I had left my university job early and headed on foot towards Bryant’s Rent-All. Crossing South Broadway, where Virginia Avenue turns into Red Mile at about 4:30 pm, I saw a lone protester standing guard with a cardboard sign. Traffic onto Red Mile was blocked off by police—at the command of the Secret Service. I was going the right direction. I kept walking.
A crowd was gathered on either side of the road, alongside television news crews. By this point the crowd was taking a break from chanting and was instead trying to engage in conversation the steady trickle of suited men emerging from the building where Mike Pence was speaking on the GOP’s American Health Care Act.
The suited men rarely spoke back. “We feel the Vice President is pretty isolated in his world in Washington,” said a woman—who has chosen to remain anonymous—from the organization Our Revolution Central Kentucky. She continued, in a vein of hope: “We are glad that he’s stepping out to Kentucky but we need to take this opportunity to…make him aware that this legislation is extremely damaging to the average Kentuckian, and I’m not sure that all the average Kentuckians are really aware of that.”
Our Revolution Central Kentucky represents several counties in the area around Lexington, some red, some blue, all frustrated.

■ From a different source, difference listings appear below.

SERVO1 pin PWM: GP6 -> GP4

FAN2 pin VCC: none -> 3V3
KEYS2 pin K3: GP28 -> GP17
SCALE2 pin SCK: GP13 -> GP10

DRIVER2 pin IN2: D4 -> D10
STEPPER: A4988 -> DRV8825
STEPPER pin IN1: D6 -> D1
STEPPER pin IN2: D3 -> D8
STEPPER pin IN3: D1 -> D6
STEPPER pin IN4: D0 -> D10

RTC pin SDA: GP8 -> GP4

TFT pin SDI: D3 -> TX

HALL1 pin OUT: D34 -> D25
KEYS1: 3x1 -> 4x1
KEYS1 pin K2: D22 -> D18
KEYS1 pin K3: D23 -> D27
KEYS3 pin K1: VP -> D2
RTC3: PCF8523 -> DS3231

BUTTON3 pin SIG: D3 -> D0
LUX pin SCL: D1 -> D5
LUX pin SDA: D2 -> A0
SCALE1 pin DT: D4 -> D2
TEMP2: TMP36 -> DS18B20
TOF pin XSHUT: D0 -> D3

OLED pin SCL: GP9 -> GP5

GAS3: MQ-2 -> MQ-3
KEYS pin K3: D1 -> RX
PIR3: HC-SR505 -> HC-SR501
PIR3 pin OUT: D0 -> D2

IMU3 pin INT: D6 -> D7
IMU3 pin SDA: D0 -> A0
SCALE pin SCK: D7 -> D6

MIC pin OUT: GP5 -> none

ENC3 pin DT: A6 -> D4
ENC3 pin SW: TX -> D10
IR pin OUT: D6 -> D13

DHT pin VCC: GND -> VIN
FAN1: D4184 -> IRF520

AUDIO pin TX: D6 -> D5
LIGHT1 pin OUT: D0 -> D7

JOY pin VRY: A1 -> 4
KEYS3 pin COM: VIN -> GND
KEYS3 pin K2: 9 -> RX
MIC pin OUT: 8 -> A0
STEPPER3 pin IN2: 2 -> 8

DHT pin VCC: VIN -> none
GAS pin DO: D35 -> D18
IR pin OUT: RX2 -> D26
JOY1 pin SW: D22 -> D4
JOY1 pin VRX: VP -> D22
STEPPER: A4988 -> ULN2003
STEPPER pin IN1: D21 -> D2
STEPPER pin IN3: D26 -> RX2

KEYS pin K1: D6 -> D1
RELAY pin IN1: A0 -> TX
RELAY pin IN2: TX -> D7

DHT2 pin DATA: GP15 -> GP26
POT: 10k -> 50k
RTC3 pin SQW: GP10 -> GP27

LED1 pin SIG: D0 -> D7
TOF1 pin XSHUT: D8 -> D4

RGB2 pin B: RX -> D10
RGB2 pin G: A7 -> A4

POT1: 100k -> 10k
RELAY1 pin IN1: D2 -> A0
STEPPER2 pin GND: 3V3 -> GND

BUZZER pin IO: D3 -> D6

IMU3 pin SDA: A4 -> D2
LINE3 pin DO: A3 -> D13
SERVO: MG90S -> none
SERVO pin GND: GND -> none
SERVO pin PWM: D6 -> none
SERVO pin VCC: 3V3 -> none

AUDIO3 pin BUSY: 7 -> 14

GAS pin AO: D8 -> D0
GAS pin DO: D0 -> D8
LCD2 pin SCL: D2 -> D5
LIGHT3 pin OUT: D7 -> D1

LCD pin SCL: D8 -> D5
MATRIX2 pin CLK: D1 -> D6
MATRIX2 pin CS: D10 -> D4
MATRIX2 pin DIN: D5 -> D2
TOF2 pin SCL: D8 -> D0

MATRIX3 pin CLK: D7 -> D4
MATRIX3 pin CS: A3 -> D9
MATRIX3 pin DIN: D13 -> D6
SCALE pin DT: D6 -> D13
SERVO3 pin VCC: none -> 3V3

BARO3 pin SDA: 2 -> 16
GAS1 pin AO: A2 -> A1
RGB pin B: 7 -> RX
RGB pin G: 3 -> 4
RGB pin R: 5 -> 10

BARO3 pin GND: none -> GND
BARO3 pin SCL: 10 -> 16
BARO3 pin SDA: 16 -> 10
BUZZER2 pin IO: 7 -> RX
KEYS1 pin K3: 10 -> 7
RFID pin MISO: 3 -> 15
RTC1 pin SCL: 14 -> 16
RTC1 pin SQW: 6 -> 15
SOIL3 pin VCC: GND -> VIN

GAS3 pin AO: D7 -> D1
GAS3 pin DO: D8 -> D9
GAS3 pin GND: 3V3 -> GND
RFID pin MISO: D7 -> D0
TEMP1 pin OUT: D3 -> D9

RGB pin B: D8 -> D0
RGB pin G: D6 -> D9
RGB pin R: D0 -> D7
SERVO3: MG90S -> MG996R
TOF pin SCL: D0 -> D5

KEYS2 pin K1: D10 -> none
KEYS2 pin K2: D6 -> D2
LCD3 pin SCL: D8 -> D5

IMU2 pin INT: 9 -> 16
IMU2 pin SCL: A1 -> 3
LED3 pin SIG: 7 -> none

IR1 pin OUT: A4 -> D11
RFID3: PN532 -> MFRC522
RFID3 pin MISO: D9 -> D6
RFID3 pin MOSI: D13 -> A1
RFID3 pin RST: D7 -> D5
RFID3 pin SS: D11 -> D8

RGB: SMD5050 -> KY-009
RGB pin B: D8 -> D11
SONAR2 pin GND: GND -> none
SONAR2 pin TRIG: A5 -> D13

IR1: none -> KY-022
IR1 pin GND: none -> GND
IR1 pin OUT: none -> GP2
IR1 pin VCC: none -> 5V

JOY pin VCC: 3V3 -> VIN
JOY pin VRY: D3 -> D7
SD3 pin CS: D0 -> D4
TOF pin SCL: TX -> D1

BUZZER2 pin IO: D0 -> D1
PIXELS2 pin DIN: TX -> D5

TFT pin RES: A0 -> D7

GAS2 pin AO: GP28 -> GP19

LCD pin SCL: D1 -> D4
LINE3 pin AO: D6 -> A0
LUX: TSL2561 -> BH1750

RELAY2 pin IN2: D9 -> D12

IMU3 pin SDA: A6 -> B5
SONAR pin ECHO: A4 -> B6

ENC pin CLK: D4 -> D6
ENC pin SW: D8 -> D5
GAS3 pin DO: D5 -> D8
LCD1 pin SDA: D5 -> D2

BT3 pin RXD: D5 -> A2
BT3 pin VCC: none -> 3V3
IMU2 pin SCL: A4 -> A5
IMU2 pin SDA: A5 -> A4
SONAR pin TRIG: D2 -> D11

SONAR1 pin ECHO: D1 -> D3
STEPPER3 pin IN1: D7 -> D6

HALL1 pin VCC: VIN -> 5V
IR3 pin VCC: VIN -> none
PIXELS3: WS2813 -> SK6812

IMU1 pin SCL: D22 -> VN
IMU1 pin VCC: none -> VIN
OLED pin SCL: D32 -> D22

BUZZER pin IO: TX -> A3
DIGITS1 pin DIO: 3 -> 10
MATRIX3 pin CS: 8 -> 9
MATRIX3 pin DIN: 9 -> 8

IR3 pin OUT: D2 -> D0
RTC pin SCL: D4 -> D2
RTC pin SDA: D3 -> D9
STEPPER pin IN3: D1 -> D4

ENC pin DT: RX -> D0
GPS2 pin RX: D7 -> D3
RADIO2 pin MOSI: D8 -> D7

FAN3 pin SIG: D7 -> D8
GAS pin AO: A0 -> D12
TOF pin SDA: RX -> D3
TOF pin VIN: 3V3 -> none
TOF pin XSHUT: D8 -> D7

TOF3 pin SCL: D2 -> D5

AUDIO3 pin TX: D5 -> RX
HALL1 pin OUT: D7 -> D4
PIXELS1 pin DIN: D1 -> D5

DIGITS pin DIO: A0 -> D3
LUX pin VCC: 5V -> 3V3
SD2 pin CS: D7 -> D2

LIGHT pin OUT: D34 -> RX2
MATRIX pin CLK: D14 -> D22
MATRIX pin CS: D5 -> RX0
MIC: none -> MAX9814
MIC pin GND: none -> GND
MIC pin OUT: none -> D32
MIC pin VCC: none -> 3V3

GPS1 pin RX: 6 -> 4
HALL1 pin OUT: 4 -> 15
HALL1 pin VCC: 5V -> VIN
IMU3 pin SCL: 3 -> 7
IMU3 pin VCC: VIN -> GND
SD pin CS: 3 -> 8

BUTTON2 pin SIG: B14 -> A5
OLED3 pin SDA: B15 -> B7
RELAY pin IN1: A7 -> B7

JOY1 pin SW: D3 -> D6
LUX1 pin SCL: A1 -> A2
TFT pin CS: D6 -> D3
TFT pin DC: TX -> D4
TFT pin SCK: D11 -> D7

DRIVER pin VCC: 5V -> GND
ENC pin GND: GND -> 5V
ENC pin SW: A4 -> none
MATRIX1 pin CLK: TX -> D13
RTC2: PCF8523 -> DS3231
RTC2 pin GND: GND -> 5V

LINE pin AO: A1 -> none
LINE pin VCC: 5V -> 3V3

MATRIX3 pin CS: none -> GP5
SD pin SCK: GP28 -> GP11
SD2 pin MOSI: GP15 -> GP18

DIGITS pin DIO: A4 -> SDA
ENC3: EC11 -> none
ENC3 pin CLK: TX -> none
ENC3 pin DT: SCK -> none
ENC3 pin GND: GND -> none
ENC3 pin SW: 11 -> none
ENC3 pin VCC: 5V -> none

It associates itself with the D.C.-based Our Revolution, which sprung up after the unexpected success of Bernie Sanders’ bid for the Democratic presidential nomination. These groups self-identify as progressive as opposed to liberal, avoiding close association with the Democratic Party itself.
I headed home, and by 5:30 I was crossing South Broadway again and Red Mile had just been re-opened to incoming traffic. Lexington would return to its normal self, nearly entirely forgotten in the grand scheme of American politics, but Lexingtonians continue to resist.